As bots can ignore the `robots.txt` file, you can use Launch Edge Functions to detect and block suspicious User-Agent strings in real time.

**Example Launch Edge Function**

```
const KNOWN_BOTS = [
  'claudebot',
  'gptbot',
  'googlebot',
  'bingbot',
  'ahrefsbot',
  'yandexbot',
  'semrushbot',
  'mj12bot',
  'facebookexternalhit',
  'twitterbot',
  //more bots can be added here
];

export default function handler(request) {
  const userAgent = (request.headers.get('user-agent') || '').toLowerCase();

  const isBot = KNOWN_BOTS.some(bot => userAgent.includes(bot));

  if (isBot) {
    return new Response('Forbidden: AI crawlers are not allowed.', { status: 403 });
  }

  return fetch(request);
}
```

**Note:**
- Some bots may spoof their identity by faking their User-Agent string. You can refer to the [ContentStack Example](https://github.com/contentstack-launch-examples/launch-edge-ai-crawlers-block-example) to try that out. You can customize the `KNOWN_BOTS` list by referring to the [verified bots directory](https://radar.cloudflare.com/bots#verified-bots) or the [AI Crawler Bot Metrics GitHub Repository](https://github.com/ai-robots-txt/ai.robots.txt/blob/main/table-of-bot-metrics.md), which help you identify and update relevant AI crawler User-Agents for your use case.
- Whenever you add a User-Agent in the `KNOWN_BOTS` list, ensure you add it in lowercase.

## Deployment Instructions on Contentstack Launch
- Refer to the [Launch Edge Functions](/docs/developers/launch/edge-functions) documentation for setup.
- Add the edge function to your project’s edge runtime entry point.
- Deploy using your Launch pipeline. The edge function will begin filtering requests before they reach your backend or frontend.

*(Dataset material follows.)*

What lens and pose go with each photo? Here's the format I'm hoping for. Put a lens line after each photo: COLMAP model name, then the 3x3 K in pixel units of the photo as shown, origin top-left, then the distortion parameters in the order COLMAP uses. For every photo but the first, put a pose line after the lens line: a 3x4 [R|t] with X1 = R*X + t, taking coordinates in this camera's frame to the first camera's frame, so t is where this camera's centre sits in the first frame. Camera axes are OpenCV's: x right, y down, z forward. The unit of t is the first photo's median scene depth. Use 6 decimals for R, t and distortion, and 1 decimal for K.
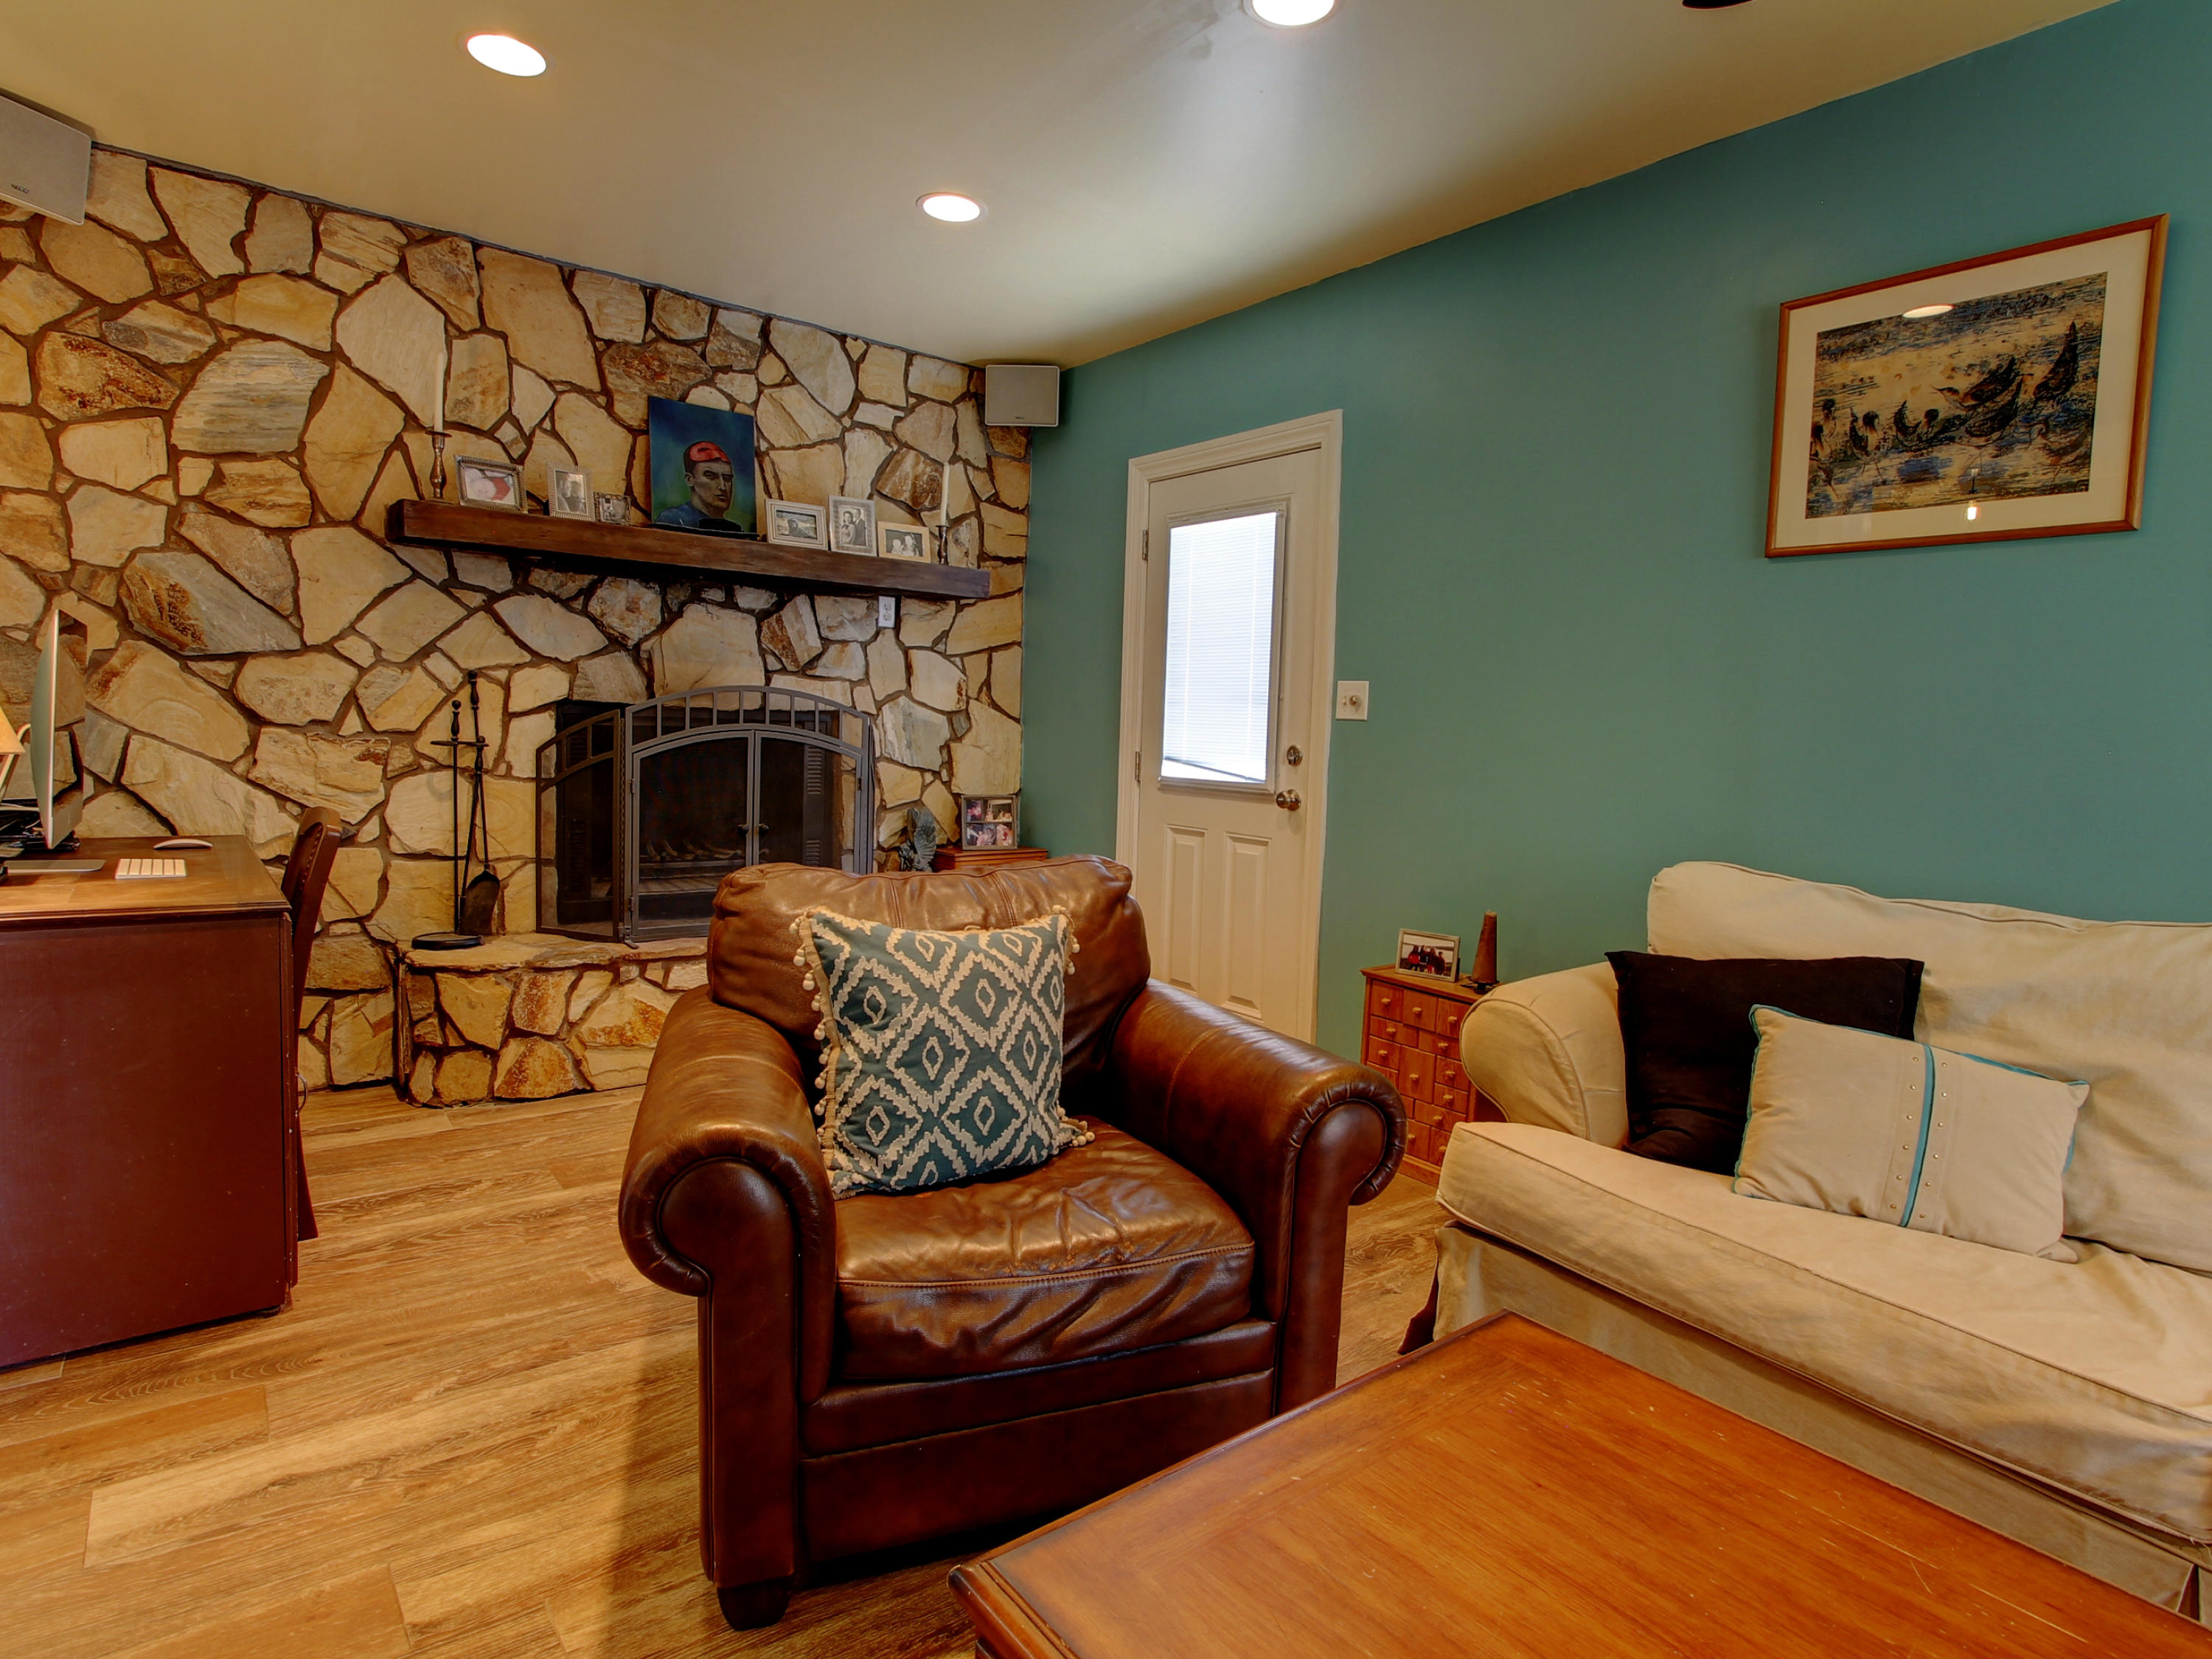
lens RADIAL K [[1188.7, 0, 1106.7], [0, 1188.7, 822.9], [0, 0, 1]] dist [-0.007639, -0.001356]
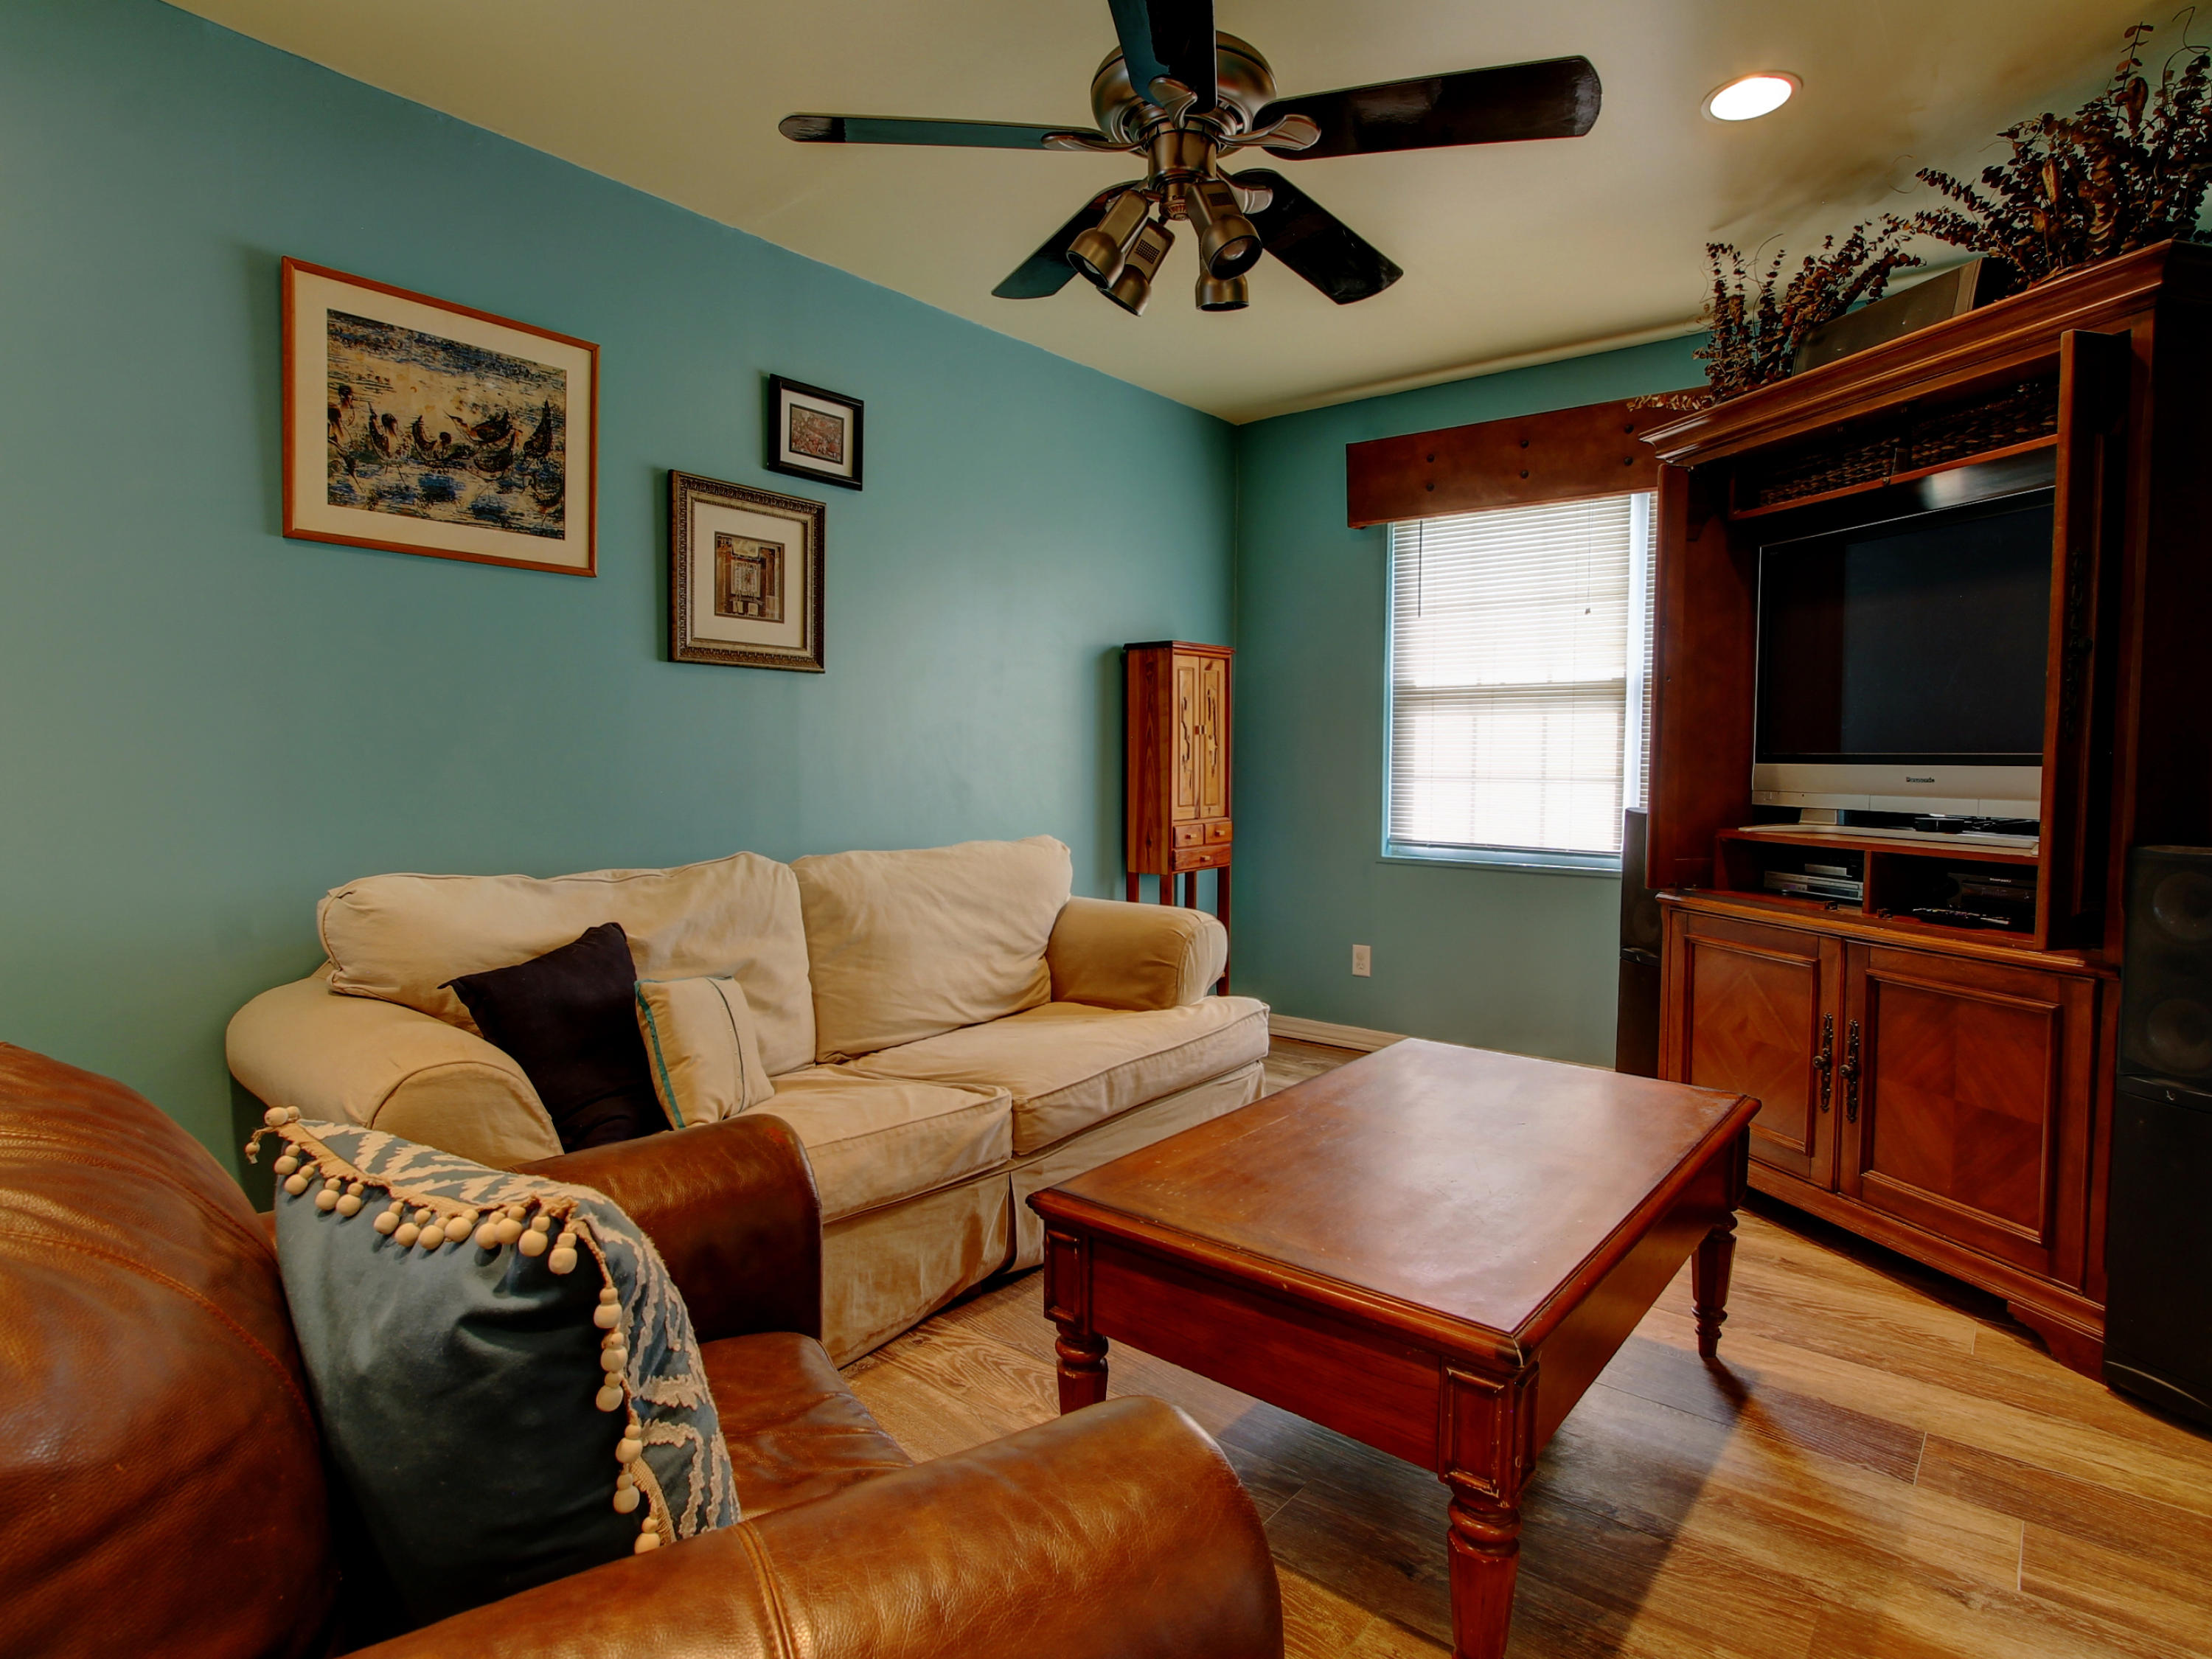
lens RADIAL K [[1188.7, 0, 1105.7], [0, 1188.7, 826.6], [0, 0, 1]] dist [-0.007639, -0.001356]
pose [[-0.216839, -0.095161, 0.971558, -0.518551], [0.067273, 0.991415, 0.112120, -0.072353], [-0.973887, 0.089671, -0.208576, 0.665740]]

## Best Practices & Recommendations
- Regularly update the list of known AI crawler User-Agents to ensure ongoing effectiveness.
- Use a `robots.txt` file to guide compliant bots and edge functions to block non-compliant or deceptive bots.
- Review server logs and User-Agent headers periodically to refine detection and blocking rules.

## Conclusion

While the `robots.txt` file helps communicate your site's crawling preferences, runtime protections like Launch Edge Functions offer more reliable control, especially in an AI-driven environment where bot behavior is increasingly unpredictable.

## Common questions

### Do robots always follow `robots.txt`?
No. Some bots may ignore the `robots.txt` file and continue crawling your site.

### What should I use if I need strict blocking?
To strictly block AI crawlers, you can enforce the restriction at the edge using Launch Edge Functions.

### Can I block all crawlers (not just AI crawlers) for a domain?
Yes. If you want to **disallow all web crawlers**, including non-AI crawlers, for **a specific domain**, you can add the **X-Robots-Tag header** (for example, `"noindex, nofollow"`) to your responses.

### How do I keep the edge function bot list effective over time?
Regularly update the list of known AI crawler User-Agents and review server logs and User-Agent headers periodically to refine detection and blocking rules.